When I was told the hotel was “completely full,” and there was “nothing to be done,” immediately my mind dusted off my Catholic background and went to the story of Mary and Joseph, wandering around looking for an inn on Christmas Eve, but to no avail. I decided this was worse. Because at least Mary and Joseph had each other, and unlike me, they hadn’t paid Expedia the equivalent of $157 in non-refundable gold.
After almost 20 hours of travel – San Diego to LA, LA to South Korea, South Korea to Bangkok, i.e. cab rides, rental car drives, almost being killed by an idiot Los Angeleno in a pick up truck, crying babies, restless leg syndrome, language barrier issues – I held it together for a little bit, but eventually burst into tears when the manager at the hotel I was staying at in Bangkok told me my reservation had been booked for the wrong dates. April 13th-16th. Not May 13th-16th.
If I was imperfect, this hotel manager was the opposite. He, with the impeccable English, brown skin and heavy freckles across his nose, gave me my key card and with a voice dripping in sympathy, told me to rest. I didn’t. With chronic sleep-deprivation and a hurt ego, I was basically a mental health patient/character from One Flew Over the Cuckoo’s Nest. I decided the best course of action was not to sleep – even though it was 2 a.m. Bangkok time, my vision was blurring and I didn’t know what day it was – but to call Expedia to transfer blame and unleash a barrage of emotions. Three unfortunate representatives, forty minutes, and $60 later, I tired of being on hold and hung up. I decided to go to sleep, and at that point, not even the lady boys laughing and smoking cigarettes under my window could disturb my slumber.
When I woke in the morning, it was a new day. The first of my seventeen day tour in Southeast Asia. I spent it watching a man offer prayers to Buddha by bending over his golden toes, four feet long, littered with pink flowers, and sided by urns filled with sand stabbed with burning incense sticks. I admired cashmeres and silks, while puncturing a free water cup with my straw and flipping through catalogues of pencil skirts and black suits. I was impressed with how confidently and quickly a thin Thai woman chopped off the top of my coconut with a machete before I wandered around a courtyard cupping a temple made of white marble. I scraped coconut flesh off with my front teeth, and watched a vendor swat away a few flies before dipping a raw chicken into boiling oil.
Like holding your own child for the first time – knowing that it’s your blood flowing through his or her little veins – traveling to a new place is doing something you’ve never done before. It’s feeling things you’ve never felt before. Like the heat of Southeast Asia on your skin and running down your back. It’s meeting people with different points of views. Living in a different way, that tugs you from routine and boredom and makes you feel alive again. And if I ever have a daughter, I want to tell her to do a lot of things she’s never done before. Maybe that’s taking a dance class with a group of strangers. Maybe that’s traveling to a foreign country. Learning a new language. Whatever it is, I think, that in addition to other things, like being kind and having courage (I watched Cinderella on the plane), the meat and bones of living a life you’re proud of is doing things you’ve never done before.

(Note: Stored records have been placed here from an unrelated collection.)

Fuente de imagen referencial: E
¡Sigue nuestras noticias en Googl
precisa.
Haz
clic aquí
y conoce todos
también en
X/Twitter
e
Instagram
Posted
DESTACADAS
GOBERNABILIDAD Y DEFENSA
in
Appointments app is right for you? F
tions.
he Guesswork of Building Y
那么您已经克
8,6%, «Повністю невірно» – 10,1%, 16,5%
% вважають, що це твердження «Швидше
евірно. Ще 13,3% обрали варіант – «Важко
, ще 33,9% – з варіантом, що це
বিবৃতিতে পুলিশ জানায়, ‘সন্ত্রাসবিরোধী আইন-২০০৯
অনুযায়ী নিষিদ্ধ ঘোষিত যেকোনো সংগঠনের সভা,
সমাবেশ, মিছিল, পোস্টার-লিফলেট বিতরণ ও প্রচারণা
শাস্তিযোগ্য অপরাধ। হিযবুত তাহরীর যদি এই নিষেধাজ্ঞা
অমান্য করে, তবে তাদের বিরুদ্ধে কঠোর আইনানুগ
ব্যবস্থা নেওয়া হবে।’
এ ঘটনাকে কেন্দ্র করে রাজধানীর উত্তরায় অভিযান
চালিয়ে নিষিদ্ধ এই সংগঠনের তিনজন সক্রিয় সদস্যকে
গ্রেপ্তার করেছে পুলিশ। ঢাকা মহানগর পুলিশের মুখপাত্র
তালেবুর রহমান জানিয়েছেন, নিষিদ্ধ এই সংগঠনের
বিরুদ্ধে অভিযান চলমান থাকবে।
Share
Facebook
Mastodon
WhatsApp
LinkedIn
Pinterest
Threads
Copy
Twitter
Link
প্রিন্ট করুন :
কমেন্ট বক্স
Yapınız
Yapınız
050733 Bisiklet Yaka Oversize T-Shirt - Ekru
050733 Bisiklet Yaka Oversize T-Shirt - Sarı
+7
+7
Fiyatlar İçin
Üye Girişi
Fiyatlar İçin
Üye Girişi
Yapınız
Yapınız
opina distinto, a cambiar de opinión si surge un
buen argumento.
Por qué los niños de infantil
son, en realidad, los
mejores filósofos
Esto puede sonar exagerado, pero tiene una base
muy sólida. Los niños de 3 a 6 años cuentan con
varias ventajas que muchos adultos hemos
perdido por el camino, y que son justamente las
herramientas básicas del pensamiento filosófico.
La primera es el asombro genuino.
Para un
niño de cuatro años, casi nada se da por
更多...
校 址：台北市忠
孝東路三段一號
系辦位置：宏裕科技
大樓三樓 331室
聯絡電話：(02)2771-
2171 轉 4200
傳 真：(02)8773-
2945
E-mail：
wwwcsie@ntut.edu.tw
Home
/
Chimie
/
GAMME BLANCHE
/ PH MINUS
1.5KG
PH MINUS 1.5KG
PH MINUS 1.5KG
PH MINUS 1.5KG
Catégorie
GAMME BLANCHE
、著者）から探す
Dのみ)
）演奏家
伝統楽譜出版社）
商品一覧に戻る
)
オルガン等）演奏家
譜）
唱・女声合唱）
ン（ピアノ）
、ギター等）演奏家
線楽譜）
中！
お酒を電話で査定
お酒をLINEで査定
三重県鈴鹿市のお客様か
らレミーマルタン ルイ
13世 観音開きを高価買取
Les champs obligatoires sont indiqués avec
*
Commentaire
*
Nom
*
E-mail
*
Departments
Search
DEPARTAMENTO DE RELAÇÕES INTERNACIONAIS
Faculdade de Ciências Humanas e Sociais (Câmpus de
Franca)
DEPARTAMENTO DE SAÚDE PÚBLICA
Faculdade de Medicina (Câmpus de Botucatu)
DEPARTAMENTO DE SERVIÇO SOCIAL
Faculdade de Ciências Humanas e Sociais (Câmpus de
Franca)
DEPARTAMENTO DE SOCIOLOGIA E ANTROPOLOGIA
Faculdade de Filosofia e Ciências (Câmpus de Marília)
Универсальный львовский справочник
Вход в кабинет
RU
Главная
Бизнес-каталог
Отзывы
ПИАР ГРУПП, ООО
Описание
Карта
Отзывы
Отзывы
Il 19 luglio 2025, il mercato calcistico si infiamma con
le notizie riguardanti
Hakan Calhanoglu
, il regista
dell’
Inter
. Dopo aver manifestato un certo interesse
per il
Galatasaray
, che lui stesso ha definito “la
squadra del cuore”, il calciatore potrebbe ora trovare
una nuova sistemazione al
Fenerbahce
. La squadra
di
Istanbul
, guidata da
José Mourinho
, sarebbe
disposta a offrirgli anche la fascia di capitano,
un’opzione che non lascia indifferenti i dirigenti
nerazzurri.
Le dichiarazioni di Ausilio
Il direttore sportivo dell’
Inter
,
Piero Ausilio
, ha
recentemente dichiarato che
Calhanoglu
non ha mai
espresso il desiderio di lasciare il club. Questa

So why a daughter? Specifically? On my trip, I went on a river boat cruise up the Mekong River and we stopped off at a 450 year-old temple in a cave nestled into the side of a limestone cliff blackened in places and topped with dense jungle. The cave was filled with hundreds of buddhas, and in front of the largest one, you could shake a cup full of sticks with numbers written on them until one – only one – fell out. Nearby, there were pieces of paper with Laotian characters on them telling you what your number meant, and what your fortune was. As my guide read my fortune, I felt relieved. He said that I was lucky. Among other things, my fortune said that if I ever decided to have children, my first child would be a beautiful daughter. A few minutes later, after re-boarding the boat and taking off, I spotted an elephant drinking water by the river. On its own volition, and in its natural habitat. I pointed, and squealed and half the boat came to my side. I thought it was a sign. A good omen, if you will.
Maybe I won’t ever have this daughter. But if I do, I will tell her that I hope that in her life she does a lot of things she’s never done before. I will tell her not to be afraid to try something she’s not already good at, like salsa dancing or surfing (but let’s be real, if I have a daughter, she’s trying surfing whether she likes it or not). I will tell her she should try things without being afraid to fail at them, because fear often stops us before we even try.
If I ever have a daughter, I will tell her that there’s no time limit. If she’s not living a life she’s proud of, I hope she has the courage and the strength in her to change that.
I’ll tell her to wear sunscreen, and not celebrate her successes for too long. I’ll tell her never to depend on anyone else to support her. I’ll tell her to travel widely, because I believe you learn so much from seeing the world. I’ll tell her to believe in herself and be brave, but I’ll also tell her to do things she’s never done before. And I hope she does.